The temperature in the cockpit is impossible during the day, even with the awnings erected all round it. I am sitting below, with an umbrella errected over the companionway, as a double sunstop, and all the cabin windows have reflecting silver foil over them. Still, plenty of power from the solar panel for this computer! Sitting outside in the shade causes sunburn after five mins or so, if I wear clothes they are drenched with sweat in minutes.I'm looking forward to five oclock when the sun starts to go down, its cooled off a bit, and there are some evening colours about.

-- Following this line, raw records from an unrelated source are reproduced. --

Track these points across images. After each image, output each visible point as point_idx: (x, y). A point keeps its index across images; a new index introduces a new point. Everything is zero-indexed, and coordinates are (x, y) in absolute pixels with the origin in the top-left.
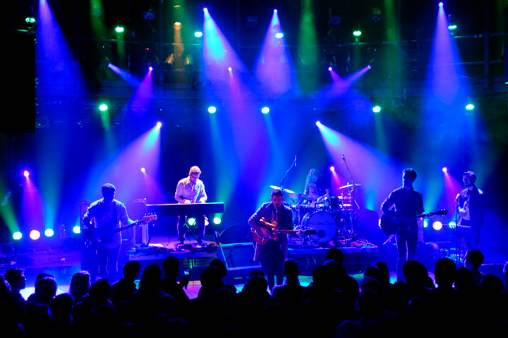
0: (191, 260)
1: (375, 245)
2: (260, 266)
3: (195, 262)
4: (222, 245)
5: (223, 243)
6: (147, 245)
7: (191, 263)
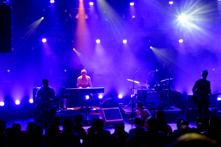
0: (88, 116)
1: (180, 109)
2: (122, 120)
3: (90, 117)
4: (103, 109)
5: (103, 108)
6: (66, 109)
7: (88, 118)
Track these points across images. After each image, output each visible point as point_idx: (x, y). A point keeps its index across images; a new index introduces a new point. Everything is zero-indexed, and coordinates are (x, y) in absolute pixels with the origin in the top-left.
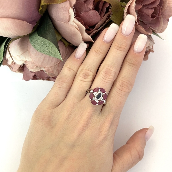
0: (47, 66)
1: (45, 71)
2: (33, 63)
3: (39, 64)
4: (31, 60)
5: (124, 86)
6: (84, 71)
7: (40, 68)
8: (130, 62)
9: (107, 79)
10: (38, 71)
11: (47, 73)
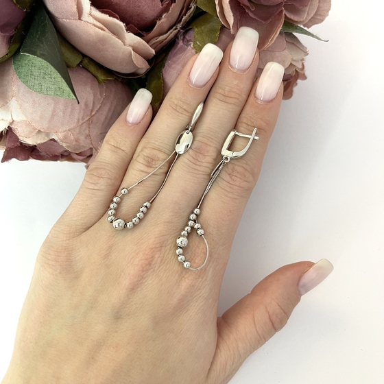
0: (61, 130)
1: (59, 141)
2: (29, 125)
3: (43, 126)
4: (25, 119)
5: (238, 176)
6: (147, 152)
7: (47, 134)
8: (249, 123)
9: (199, 163)
10: (43, 141)
11: (64, 145)
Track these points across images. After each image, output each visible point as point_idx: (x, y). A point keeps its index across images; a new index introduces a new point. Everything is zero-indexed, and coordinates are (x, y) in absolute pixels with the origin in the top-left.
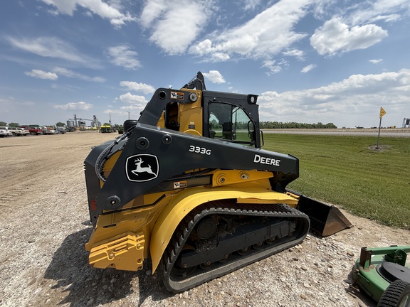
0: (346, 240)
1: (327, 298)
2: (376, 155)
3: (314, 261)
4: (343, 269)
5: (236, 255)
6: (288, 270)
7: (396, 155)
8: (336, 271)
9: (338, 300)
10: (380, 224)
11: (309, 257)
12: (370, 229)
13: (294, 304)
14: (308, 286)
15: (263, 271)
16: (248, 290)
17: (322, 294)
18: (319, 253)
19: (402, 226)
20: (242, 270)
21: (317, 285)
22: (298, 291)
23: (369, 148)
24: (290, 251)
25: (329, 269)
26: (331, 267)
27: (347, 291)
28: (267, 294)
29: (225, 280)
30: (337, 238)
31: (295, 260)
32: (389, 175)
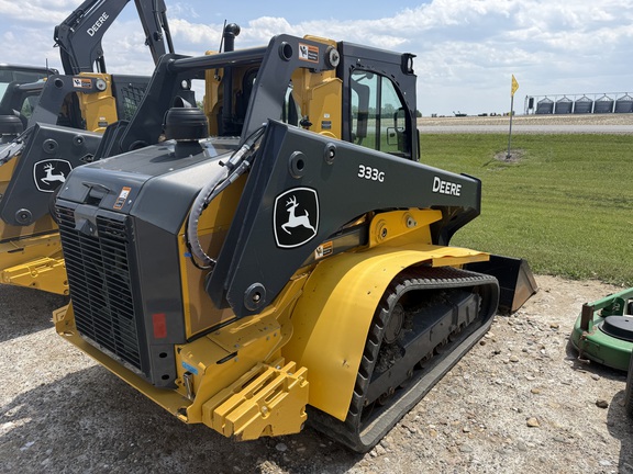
0: (539, 310)
1: (559, 384)
2: (509, 171)
3: (520, 348)
4: (557, 347)
5: (419, 369)
6: (495, 368)
7: (537, 167)
8: (550, 350)
9: (571, 381)
10: (566, 278)
11: (510, 344)
12: (559, 289)
13: (529, 403)
14: (532, 378)
15: (465, 381)
16: (463, 410)
17: (552, 381)
18: (519, 336)
19: (590, 276)
20: (435, 389)
21: (541, 373)
22: (526, 387)
23: (496, 157)
24: (482, 344)
25: (543, 351)
26: (544, 348)
27: (574, 368)
28: (492, 405)
29: (422, 410)
30: (527, 310)
31: (496, 353)
32: (539, 204)
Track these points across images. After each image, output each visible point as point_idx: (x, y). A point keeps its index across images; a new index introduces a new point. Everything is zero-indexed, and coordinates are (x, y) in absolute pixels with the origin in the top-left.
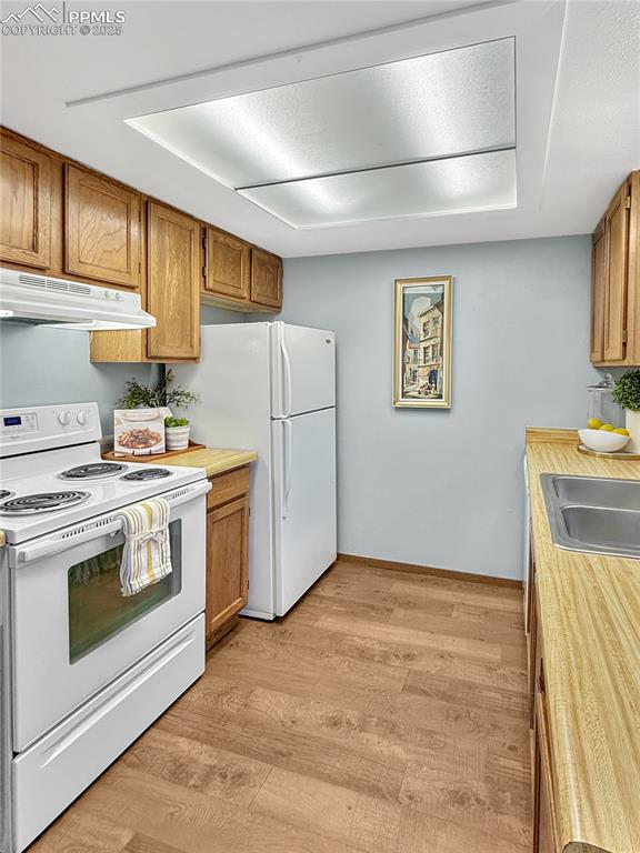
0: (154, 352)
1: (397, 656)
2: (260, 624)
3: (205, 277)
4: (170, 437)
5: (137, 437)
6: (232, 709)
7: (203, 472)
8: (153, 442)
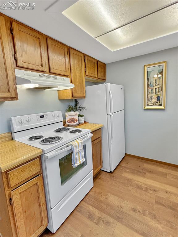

Oh, and the wind. It has been kind so far, 7 to 9 kts is as expected very light, but the direction gives us a close fetch which just enables the sails to fill, and remain full as we roll about. The engine has been switched off for 6 hours now: he must be thinking that I don't love him anymore! We have this forecast for the next three days. If we could manage three continuous days sailing that would be wonderful, but improbable! It is going to be a trying time, but I realise what I do is merely shuffle my anxieties about: the boiling batteries are now bottom of the list, it's the chaffing sails, and the inadequate supplies of diesel that now crowd my little brain.
Looking back, my 'retreat' from Langkawi has not turned out badly. As I near the end of 'War and Peace', and I'll just repeat that: As I near the end of 'War and Peace', I realise once again what a lucky stroke of luck it is that I am me, and not for instance, one of Napoleon's soldiers trying in vain to find his way home, with his brass coatbuttons frozen to destruction.